══ Document excerpt ══

Days like today make it tough to stick with this thing about concentrating on the inner track as opposed to Gulfstream. No less than four maiden claiming events at the Big A; one of them was a state-bred $15,000 affair, quite possibly the cheapest race I've ever seen in New York. Meanwhile, it was fast and firm at Gulfstream, with full fields and some nice wide-open races.
Contessa had three winners up here; Precisely That ($9.80) and Chief Operator ($7.20) were dropping in claiming tag; while Not Now ($9) was moving up off the claim from Jacobson. So the trainer did a good job placing his stock where they could win on this day (two seconds and two thirds as well).
We're still not quite sure whether or not Seventh Street is merely a mud lark. The track didn't look bad at all, but was labeled muddy, so all three of her wins have come over off tracks, and her Tomlinson is 412. It was her first try around two turns, and she galloped around more or less at a steady 24 second clip (24.84 for the final quarter as she was cruising home with no competition around). But the field was one of dubious quality, so questions remain in my mind. What they are, I'm not exactly sure, but I'd bet against her in a more competitive race.

═══
══ Supplied material ══

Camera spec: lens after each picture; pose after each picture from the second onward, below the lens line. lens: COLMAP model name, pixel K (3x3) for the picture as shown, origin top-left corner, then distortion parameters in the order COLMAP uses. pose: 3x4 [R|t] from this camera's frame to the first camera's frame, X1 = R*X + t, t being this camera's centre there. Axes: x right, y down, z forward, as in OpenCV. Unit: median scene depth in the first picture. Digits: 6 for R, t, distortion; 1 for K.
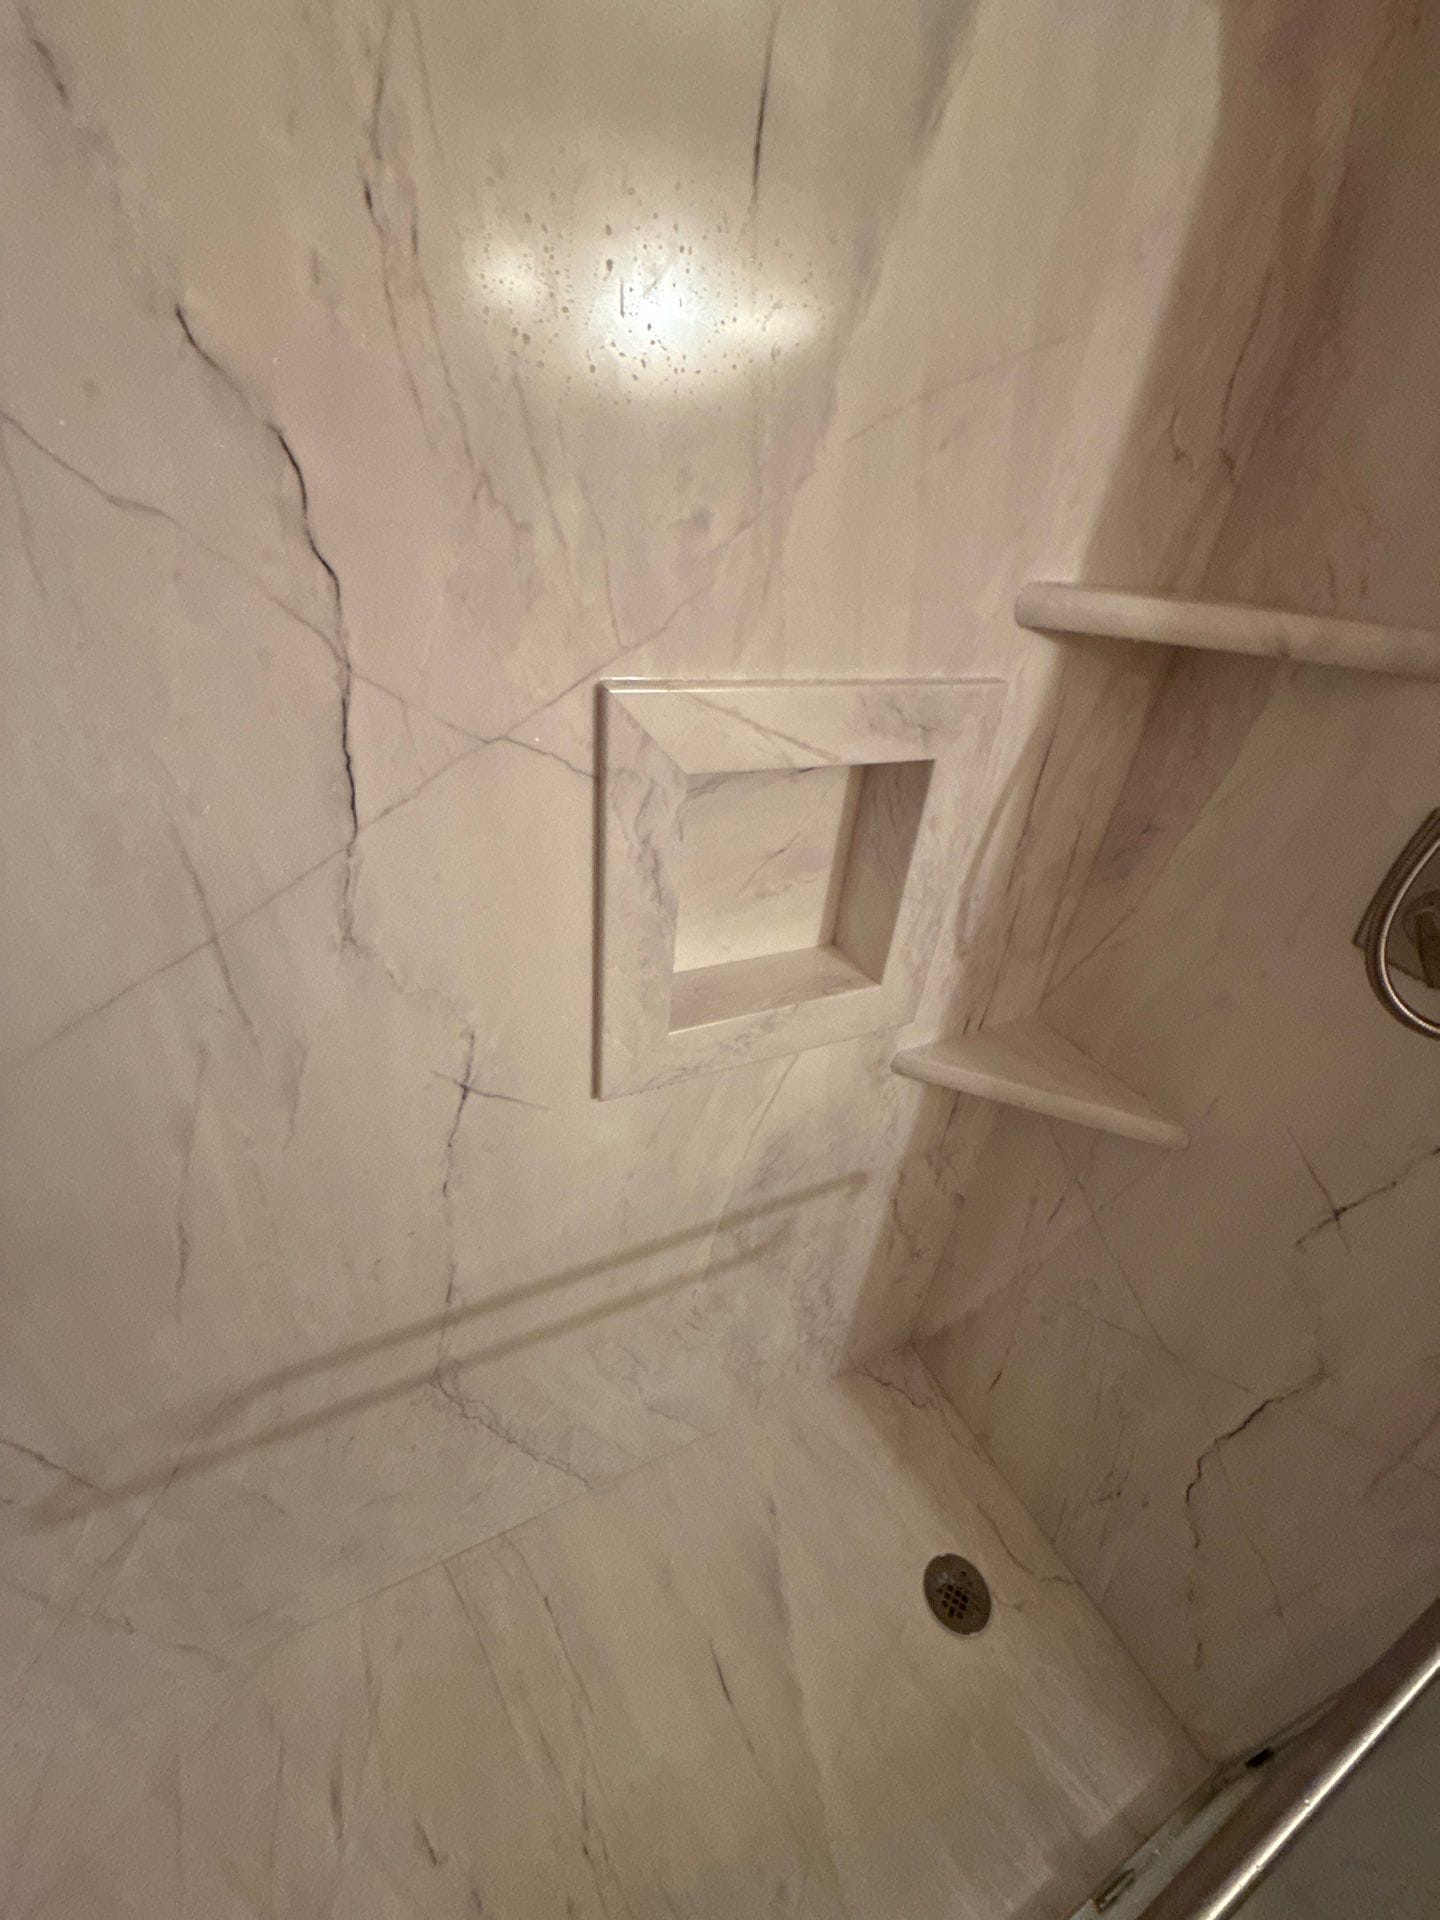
lens RADIAL K [[764.3, 0, 715.0], [0, 764.3, 958.4], [0, 0, 1]] dist [-0.001414, -0.000270]
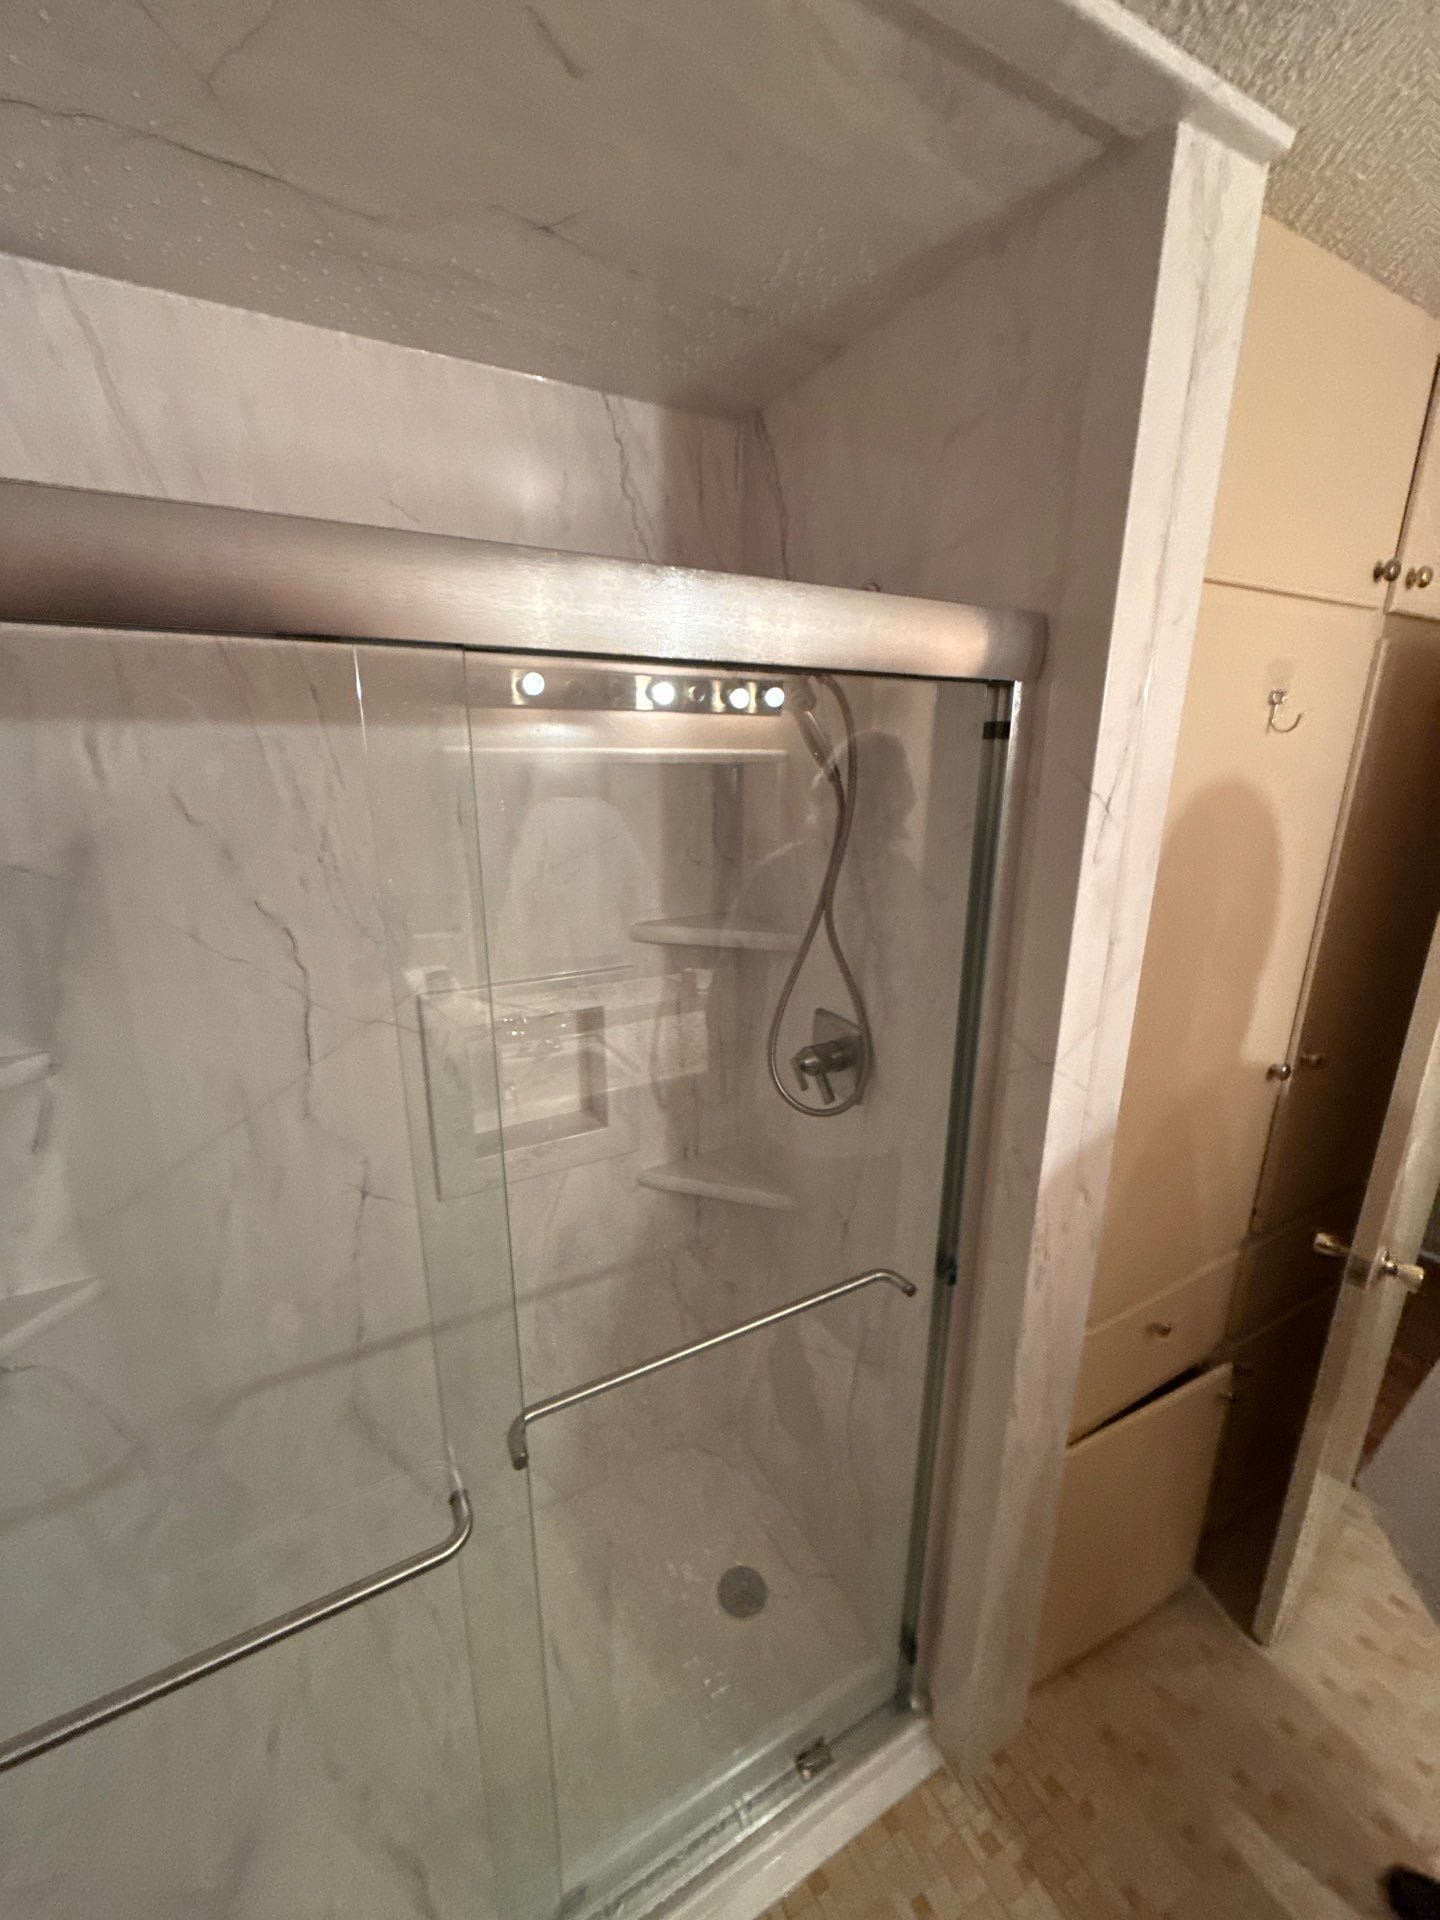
lens RADIAL K [[764.3, 0, 715.0], [0, 764.3, 958.4], [0, 0, 1]] dist [-0.001414, -0.000270]
pose [[0.995494, -0.094193, 0.010898, 0.594424], [0.093388, 0.954032, -0.284782, 0.233942], [0.016428, 0.284517, 0.958530, -1.019753]]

═══

Answer these questions from the horse racing post:
1. How many maiden claiming events were run at the Big A that day?
2. What did Precisely That pay?
3. What is Seventh Street's Tomlinson figure?

1. Four
2. $9.80
3. 412